4.105         One key ethical concern specific to mitochondrial donation remains unresolved: whether or not mitochondrial donation is genetic engineering of the human genome similar to germline modification, and if so, whether that in itself is enough to reject mitochondrial donation as a medical therapy to prevent children being born with a high risk of developing mitochondrial disease.

4.106         The committee heard evidence that mitochondrial donation is not a form of germline modification as that term was understood at the time genetic modification was prohibited under Australian law. However, the committee recognises that an independent determination that mitochondrial donation is not a form of germline modification would most appropriately be made by a panel of scientists and bio-ethicists.

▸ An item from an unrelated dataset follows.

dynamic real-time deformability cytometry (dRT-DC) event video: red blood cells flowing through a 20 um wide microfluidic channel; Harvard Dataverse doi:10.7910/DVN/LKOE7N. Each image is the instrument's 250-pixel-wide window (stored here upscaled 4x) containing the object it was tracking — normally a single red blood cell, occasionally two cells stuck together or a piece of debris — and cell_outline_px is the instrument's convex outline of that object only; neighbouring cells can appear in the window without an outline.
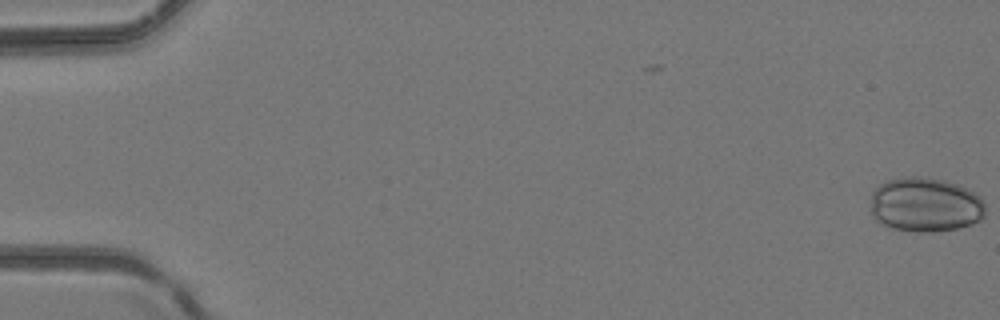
{"species": "common noctule bat (a hibernating species)", "species_latin": "Nyctalus noctula", "temperature_condition": "room temperature", "stored_images_in_passage": 5, "camera_frame_rate_fps": 3000, "um_per_image_px": 0.085, "animal": {"sex": "female", "body_mass_g": 24.6, "forearm_length_mm": 56.2}, "frame": {"image": 1, "passage_image": 1, "time_ms": 0.0, "image_size_px": [1000, 320], "cell_outline_px": [[984, 220], [956, 228], [932, 232], [916, 232], [892, 228], [876, 220], [872, 216], [872, 192], [880, 184], [888, 180], [912, 176], [916, 176], [944, 180], [968, 188], [980, 196], [984, 204]], "centroid_in_image_um": [78.67, 17.41], "position_along_channel_um": 6.3, "area_um2": 36.41}}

4.107         These foundational questions remain to be answered before the committee can make a finding that mitochondrial donation is a medical therapy that is safe to be introduced into Australia in the form of a clinical trial, which could lead to clinical practice.

4.108         To achieve this, legislative change must occur at commonwealth and state level to make mitochondrial donation lawful, and a regulatory regime must be created to oversee research, clinical trial and later public rollout. The next chapter discusses the evidence presented to the committee on the most effective ways to regulate for Australia.